¡Es la ideología, estúpido!
Casi con toda seguridad, jamás veremos -como aquel replicante de Blade Runner- naves en llamas más allá de Orión ni rayos C brillando en la oscuridad cerca de la Puerta de Tanhauser. Ni falta que nos hace.
Casi con toda seguridad, jamás veremos -como aquel replicante de Blade Runner- naves en llamas más allá de Orión ni rayos C brillando en la oscuridad cerca de la Puerta de Tanhauser. Ni falta que nos hace. Piensen en lo que llevamos visto este año, que no es poco: falangistas apoyando a Rusia, feministas defendiendo el velo islámico, comunistas chinos añorando a Ronald Reagan o libertarios convertidos en cuatro días al proteccionismo, gritando viva la autarquía. Se suele achacar a las grandes decisiones políticas, casi siempre azuzadas por la necesidad o las crisis, un poso racional, un cálculo de costes y beneficios, una reflexión previa que obliga a tomar medidas para evitar males mayores. Cuando algún grupo político se separa de la lógica, de la sensatez, está abocado a la irrelevancia, encaminado a la derrota. “Es la economía, estúpido”, fue la sentencia que uso Bill Clinton en la campaña electoral del 92 contra sus adversarios para señalar su alejamiento de la realidad. Y así fue.
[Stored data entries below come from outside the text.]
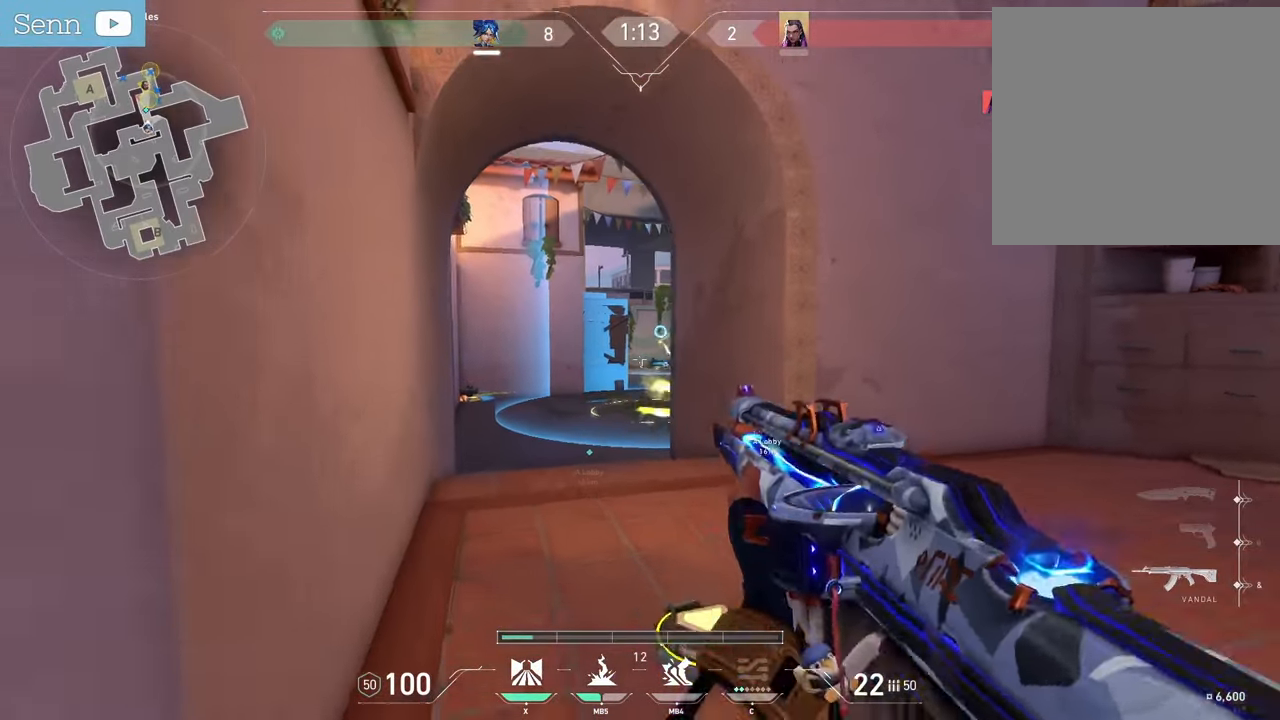
{"keys": ["q", "z"], "mouse": [], "events": [[267, "q", "down"]]}
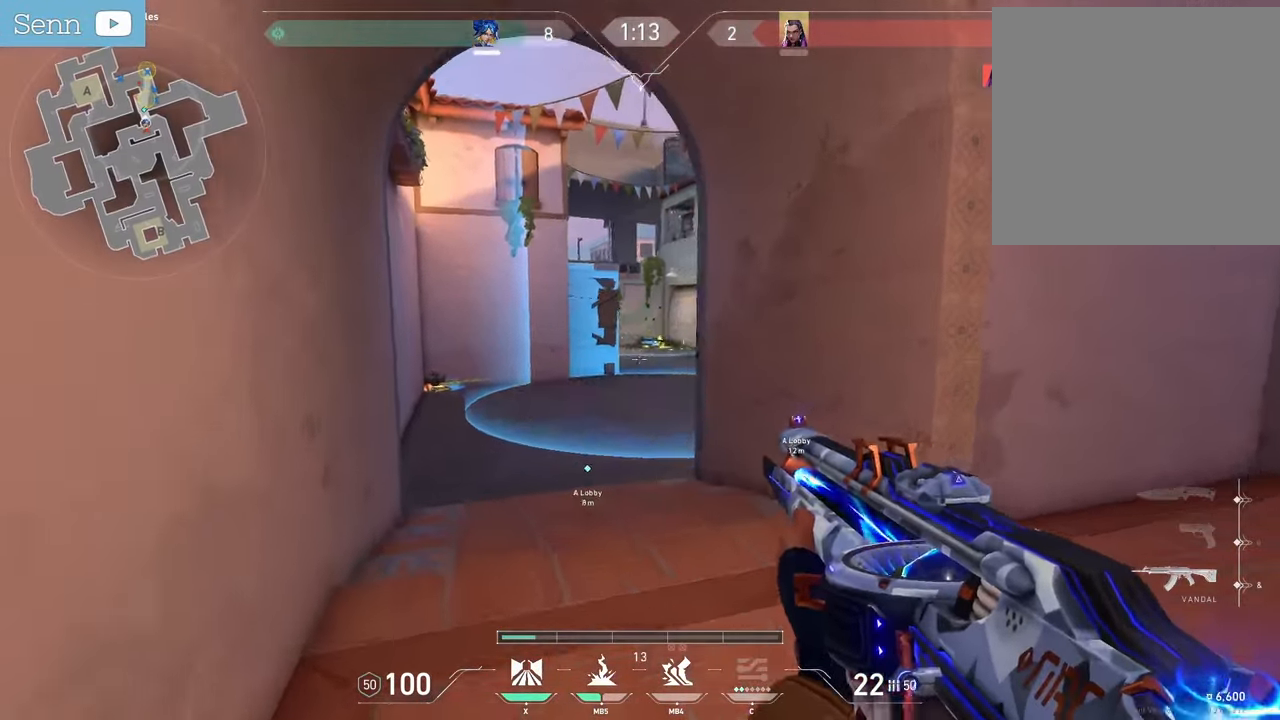
{"keys": ["d", "q"], "mouse": [], "events": [[17, "mouse_mb4", "down"], [33, "q", "up"], [83, "d", "down"], [117, "z", "up"], [150, "mouse_mb4", "up"], [233, "s", "down"], [383, "s", "up"], [467, "q", "down"]]}
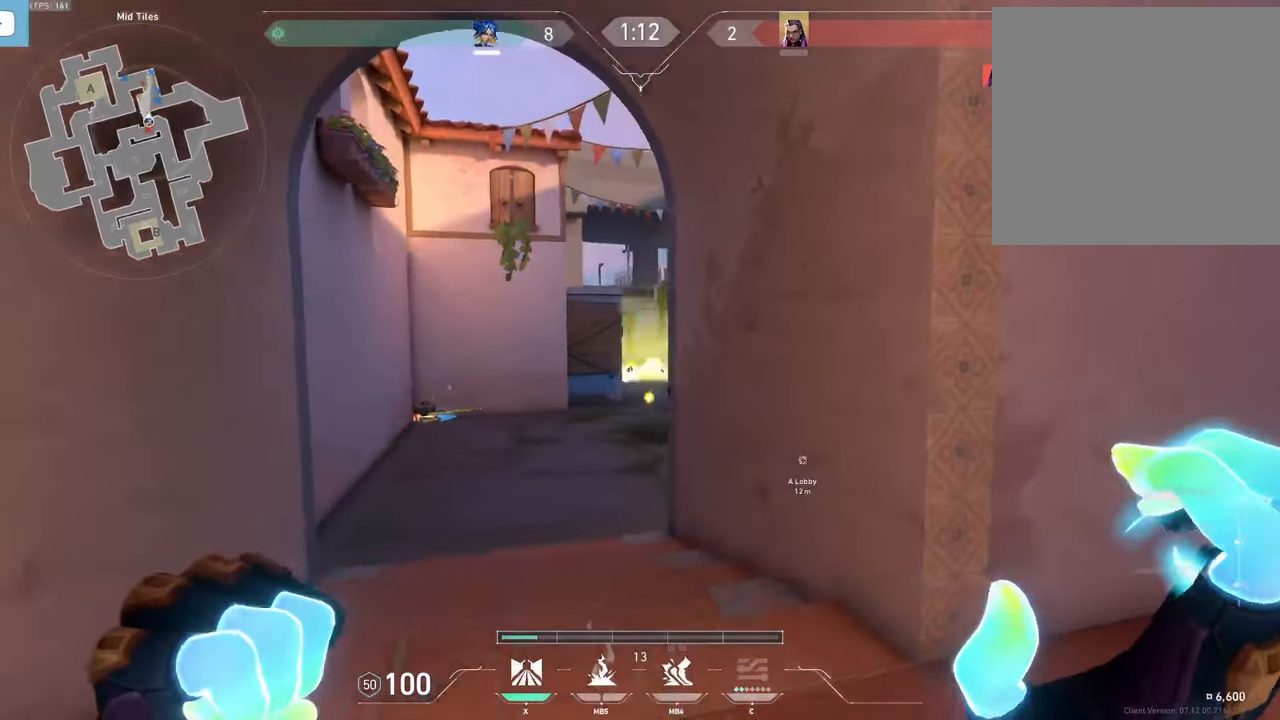
{"keys": ["q", "z"], "mouse": [], "events": [[17, "d", "up"], [17, "z", "down"]]}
Bajo su aura de empresario competente, de multimillonario hecho a sí mismo, Donald Trump construyó un personaje dispuesto a resolver los problemas económicos que acucian a los Estados Unidos, que no son pocos. Las cualidades de su papel, que tan atractivo se hizo a buena parte de los votantes, pasaban por su firmeza inquebrantable, su capacidad negociadora o su disposición a ir a la raíz de los problemas. Dispuestos a que América, como ellos dicen, fuera grande otra vez, sugestionados por el personaje, los estadounidenses le dieron su confianza. Lo que ha venido después lo vemos cada día: amenazas, ruptura de alianzas, chantajes, aranceles y una continua incertidumbre, un asombro permanente por las novedades que nos depara cada día: lo más contraindicado para cualquier economía que pretenda mejorar y crecer.
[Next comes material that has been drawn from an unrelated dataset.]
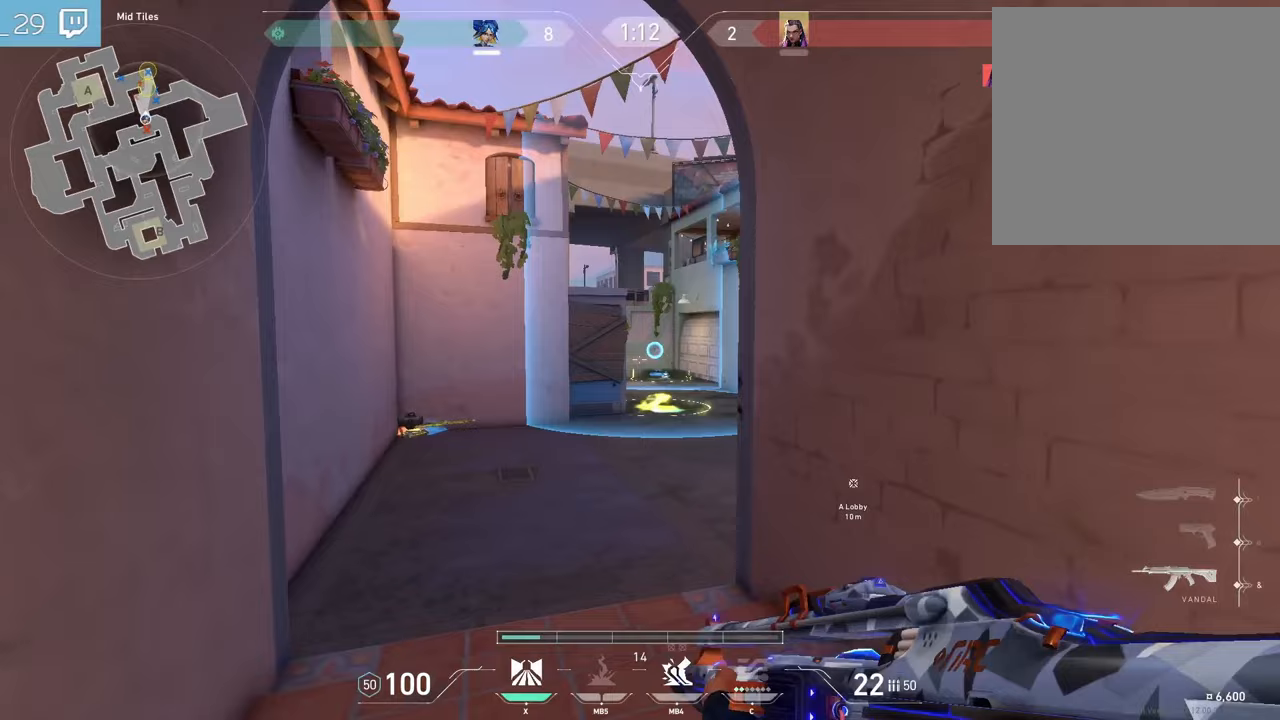
{"keys": ["z"], "mouse": [], "events": [[33, "q", "up"], [117, "mouse_mb5", "down"], [250, "mouse_mb5", "up"]]}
Los Estados Unidos han tenido presidentes duros, toscos y malhumorados, cualidades que no están reñidas con una buena gestión. Lo que no habían tenido nunca es un acosador al frente de la presidencia, un líder vulgar que insulta al resto de líderes y países, incluidos sus aliados, a los que trata como si fueran estiércol. La diplomacia, esa misma que desprecia, no es signo de debilidad sino de grandeza. La moderación no es una carga, todo lo contrario, es signo de civilización. La capacidad de consensuar y llegar a acuerdos, así como la prudencia, son señal de sabiduría. Su preocupación, lo demuestra cada día, no es la economía; lo que motiva su acción es su ideología, la de un ego radical dispuesto a humillar y triturar a quien lo contradiga. A eso nos enfrentamos. No seamos estúpidos.